McMaster denied having had any such conversation. Converse testified that he confirmed his claimed verbal understanding by letter dated June 14, 1957, addressed to Farnsworth, attention of Mc-Master, and reading:

“Gentlemen:
“In line with our recent conversation in regards to the additional work we are being required to do on above subject job. This is to advise that it is our opinion that your suggestion of completing the various items and then submitting our invoice for payment is the proper procedure.
“We realize that with the job demands it would be impracticable to clear all the items as they occur, however there will be numerous items for which we can bill American Houses direct, other items will have to be settled between yourselves and American Houses. As we have only a contract with you, it is imperative that you clear the items as early as possible.
“Yours very truly,
W. K. Converse
Executive Vice President.”

Converse testified that he delivered that letter in person by handing it to Mr.

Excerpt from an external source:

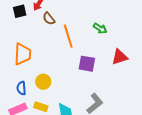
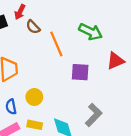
green arrow: (100, 28) -> (91, 32), size x1.5

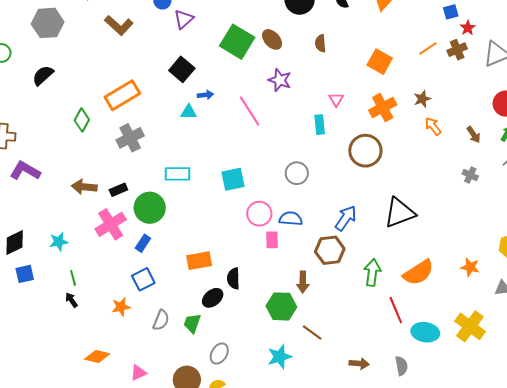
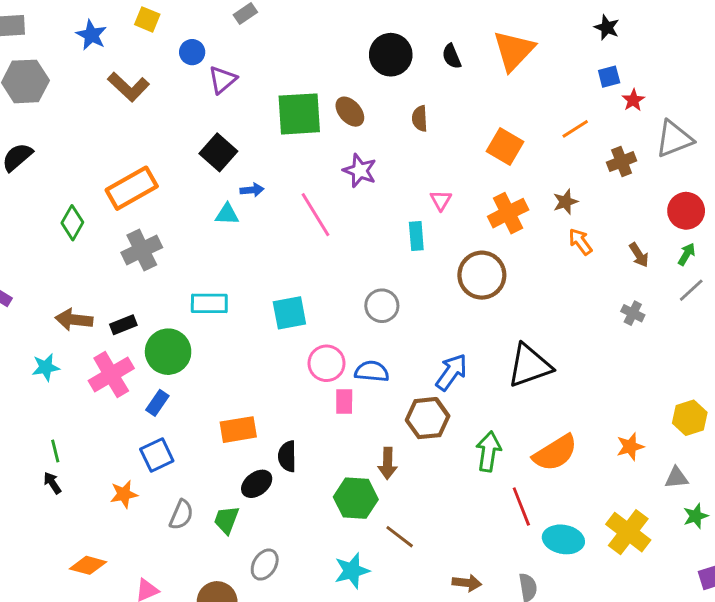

McMaster’s secretary in McMaster’s office. McMaster denied ever having seen the claimed letter. His secretary testified that she had no recollection of the letter having been handed to her, and that she had searched the office files for it but had been unable to find it. Mr. Thornhill, Farnsworth’s job superintendent, and Mr. Horlock, Farnsworth’s office engineer on the project, testified that the letter had not been called to their attention. There was evidence, also, that TriState presented no bill to Farnsworth covering the alleged extras until September 26, immediately after Farnsworth had first placed Tri-State in default for failure to supply sufficient workmen. Converse explained:

“Q. You did not mail copies of those work sheets to Farnsworth during May, June, July and August, isn’t that correct? A. That’s correct. We mailed them to American Houses in line with what they had requested, that we mail what we could to American Houses, and if they didn’t pay it, they would see that we were paid.”

Some of Converse’s testimony was corroborated by Mr. Winskie, the Government’s building inspector on the project:

“On several occasions we found some of the slabs were too large and had to be spliced, and so I got he and Mr. Converse together, Mr. Jack Thornhill, who was the Superintendent, I got them together, and they would agree for Mr. Converse to go ahead and fix it, and I heard Mr. Jack say on several occasions that whatever was right about it, or whatever it took to pay for it, to just go ahead and do it.”